Ufaktan ufaktan sadede doğru ilerleyelim artık:
Kıç yalamak  yavşaklıktır fakat yavşağa yavşak demek yasaklanmıştır. 
Durum bu merkezdeyken bazı hıyarlar "sansürü şey etti be adamlar, öperim her yerlerini" diye alkış tutmaktadır. Beyinlerinin hangi lobu felce uğramıştır; yoksa -aman allam düşmanıma verme çok rica ederim-  lobu olan başka bir uzuvları mı laçkalaşmıştır? 
Neticede yavşaklık kanunileşmiş, yavşağa yavşak demek illegalleşmiştir ama olsun varsındır çünkü yaşasın hukuktur. Memleketindeki en birinci hukukçu çıkışa çağrılmıştır ve başına ne geleceği meçhuldür. Ama neyse ki bu çağrı da ardından zata yapılacak muamele de, bu muamelenin kaydedilmesi de, muamelenin ibret-i alem için yayınlanması da ve hatta  yayınlanacağı internet sitesi de dibine kadar hukuka uygundur. Bu arada ibret çok etkili bir demokratik taktiktir.
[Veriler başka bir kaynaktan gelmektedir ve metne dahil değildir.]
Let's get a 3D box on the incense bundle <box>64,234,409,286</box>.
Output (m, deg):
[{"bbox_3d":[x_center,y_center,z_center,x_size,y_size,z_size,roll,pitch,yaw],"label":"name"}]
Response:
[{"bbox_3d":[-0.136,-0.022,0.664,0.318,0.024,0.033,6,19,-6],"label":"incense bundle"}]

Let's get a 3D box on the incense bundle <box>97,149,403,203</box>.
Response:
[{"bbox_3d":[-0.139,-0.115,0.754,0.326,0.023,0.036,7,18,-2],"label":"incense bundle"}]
Ayrıca göte giren şemsiye açılmamaktadır ve bu herkesin malumudur, bu bin yıllık gerçeği bilmiyorsan şemsiyeye de laf etmeyeceksindir. Ha yok ben illa laf edecem diyorsan, "ulan belki kıçta da açılır, bi el atın hele" diyerek çeşitli denemelere girişen keşif gönüllülerinin heveslerini kursakta bırakmayacaksındır. Aaaa, ayıp denen de bi'şey vardır.
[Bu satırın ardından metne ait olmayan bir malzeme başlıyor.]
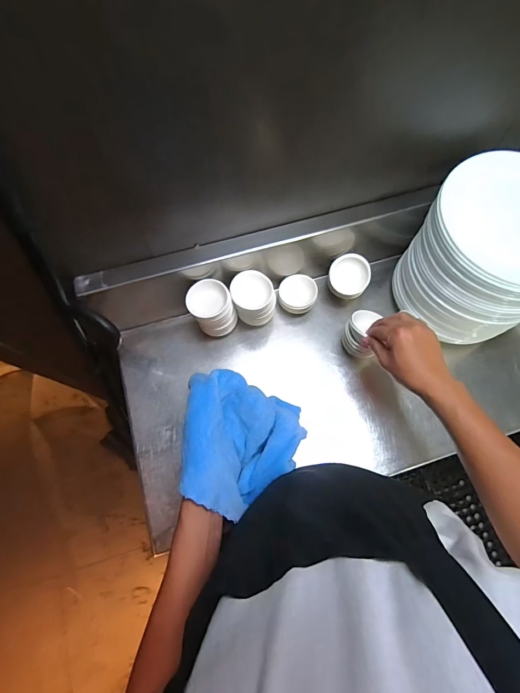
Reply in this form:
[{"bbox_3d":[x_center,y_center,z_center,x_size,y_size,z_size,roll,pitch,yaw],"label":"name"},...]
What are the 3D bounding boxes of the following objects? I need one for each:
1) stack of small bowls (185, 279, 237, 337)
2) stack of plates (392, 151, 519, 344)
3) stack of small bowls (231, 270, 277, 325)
[{"bbox_3d":[-0.085,-0.062,0.619,0.070,0.123,0.070,-38,75,-11],"label":"stack of small bowls"},{"bbox_3d":[0.380,-0.161,0.596,0.221,0.218,0.218,17,73,6],"label":"stack of plates"},{"bbox_3d":[-0.011,-0.083,0.629,0.076,0.109,0.066,-5,72,-1],"label":"stack of small bowls"}]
Zaten yavşak demek büyük edepsizliktir. Hakaretin kralıdır, insan haklarına da çok  feci halde aykırıdır. Kabul edilemezdir, büyük ihtimal genetik bir defodur. Her kim yavşak derse bilin ki o hitlerin 3. göbek torunudur, ya da öyle bişeydir. Tez kellesi vuruladır icabında.
***

Armağan Tunaboylu; polisiye yazarı; kahramanı anti-kahraman X 3 gücünde zira kendisi bir pezevenk.
Yukarıdaki bahis bana Armağan Tunaboylu'nun 2. kitabı olan "Resim Cinayetleri"nden*, pezevenkler arası şu konuşmayı hatırlattı:

(İstanbul'da önemli bir AB toplantısı gerçekleşmektedir ve polis toplantı için çeşitli Avrupa ülkelerinden gelen mühim zatların güvenliğini sağlamak adına civarda kuş uçurtmamaktadır. Bu da pezevenklerin ekmeğine mani olmaktadır. Kahramanımız Metin Çakır anlatmaktadır)
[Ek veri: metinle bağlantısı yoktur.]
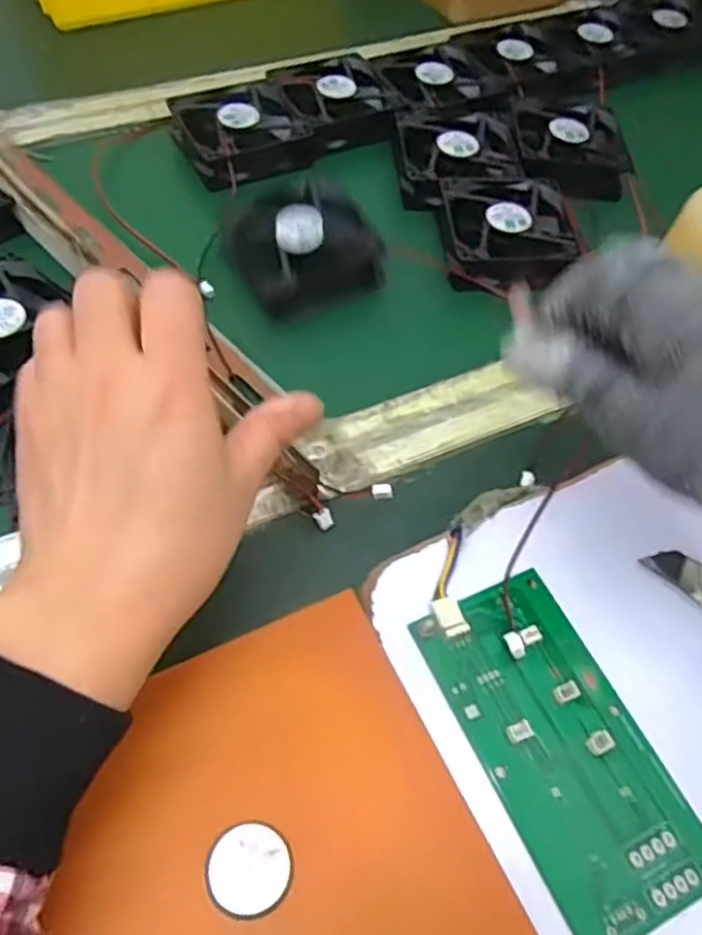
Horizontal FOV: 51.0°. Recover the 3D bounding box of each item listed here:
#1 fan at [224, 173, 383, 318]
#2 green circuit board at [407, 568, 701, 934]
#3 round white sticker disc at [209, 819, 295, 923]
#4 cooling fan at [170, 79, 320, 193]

"... Peki bu Avrupalılar hep karılarını da getirmişler miydi? Aralarında bekar olan yok muydu? Neden bu gibi kişilere hizmet veremiyorduk? Geceleri parkta diğer pezevenklerle bunu konuşurduk. Biri 'ancak Salah Bey gibileri onlara karı pazarlar, bizim gibi küçük pezevenkler, toplantı salonlarına beş yıldızlı otellere sokulmaz' demişti. Yerden göğe haklıydı. 'Bizim Salah Bey'den ne eksiğimiz vardı ki? Onun kızlarının kukusu altın kaplama mıydı? Pekala biz de oralara girer kızlarımızı satarız ' demişti bir arkadaş. Ben de ona 'oğlum, bak' demiştim, 'senin yerin parkın arka tarafı, öne gelebilir misin? Gelemezsin. Gelirsen ben de seni düzerim' demiştim. O da, 'burası mahalle, burada racon var ama orası İstanbul'un göbeği, Avrupalı var. Onlar insan haklarına ve serbest piyasaya saygılılar' demişti..."

İlk okuduğumda tam olarak şöyle hissetmiştim: " 'Ben pezevengin modern, serbest piyasacı ve insan haklarına saygılı olanını öyle bir severim ki  kendimden geçerim, pezevenkliğe özenirim, herdaim geçerli de bi meslek sonuçta' diyosun yani. Hmmm... Ya hocam ya, sen o zaman baya, bildiğin dangalaksın."

***
Serbest çağrışım işte, öyle bi geldi aklıma. Sakın ha, maksat filan arama. "Akıllıyım, zehir gibiyim" ayağına saçma sapan ve antidemokratik yakıştırmalar sezersem ağzını eline veririm... Ordan konuşması kolay. Yiyosa çıkışa gel!


*Armağan Tunaboylu, Oğlak Yayınları, 2005, 342 sayfa. Oku!